Bank of America senior economist Holger Schmieding added that Trichet could "suggest that a rate cut in March is likely but not a done deal yet."

In January, Trichet said that "the next important rendezvous would be in March."

The bank's latest decision came against a backdrop of persistently gloomy economic prospects for the 16-nation eurozone, which is in the midst of its first recession.

A key measure of business activity improved slightly last month, but the purchasing managers' index (PMI) compiled by data and research group Markit remained well below the 50-point level that signals contracting activity.

"Output could soon be falling at alarmingly rapid annual rates of close to 15 per cent," a Capital Economics research note warned.

Trichet has already warned that the March growth outlook would probably be revised sharply lower from the current midpoint forecast of a 0.5 per cent contraction.

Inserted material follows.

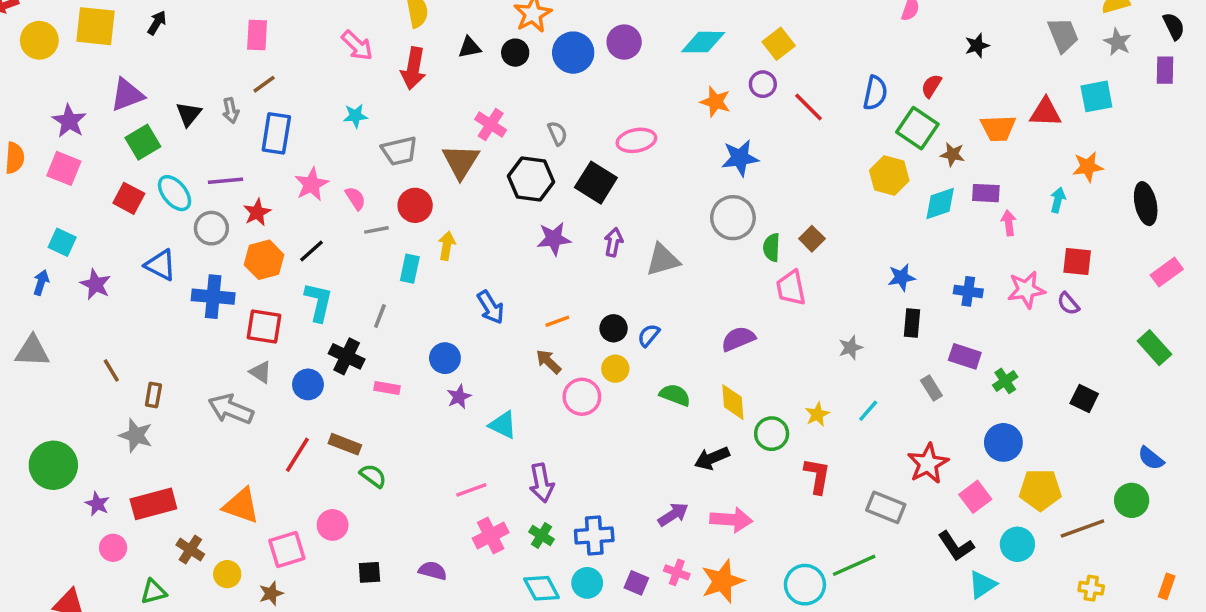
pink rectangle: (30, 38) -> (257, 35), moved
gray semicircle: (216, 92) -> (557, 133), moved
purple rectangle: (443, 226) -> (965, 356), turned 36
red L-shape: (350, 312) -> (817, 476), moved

The European Commission estimates that the eurozone economy could shrink by 1.9 per cent this year.

Inflation has also fallen sharply however, to 1.1 per cent, as the global economic slump contributed to a collapse in oil prices, taking it well below the ECB's target of just below 2.0 per cent.

Inflation should bottom out later this year, with some analysts forecasting a quick dip into deflationary territory, though most agree the central bank will not follow US and Japanese counterparts by assuming a so-called zero interest rate policy, or ZIRP, in response.

Trichet is likely to "insist once again on the fact that the deflationary risk is low in the eurozone in the medium term so that ZIRP is of no consideration for the ECB," Natixis eurozone economist Cedric Thellier said.

Growing attention is being paid meanwhile to the prospects of quantitative easing, or the creation of money to buy assets, as another way for the bank to encourage economic activity, a path the US Fed is considering.

"The ECB could embark in some form of credit easing" other than rate cuts, suggested Nomura analyst Laurent Bilke.

McKeown felt the ECB "might struggle to implement non-conventional policies to reduce longer-term interest rates" however, noting that "the purchase of government debt would prove particularly tricky."

A second focus of observers was on how low the ECB will eventually take its benchmark rate.

Following a cut in March, "in time-honoured fashion, softer data on growth and inflation could then trigger a debate about further modest easing to a trough of 1.0 per cent" by mid 2009, Schmieding said.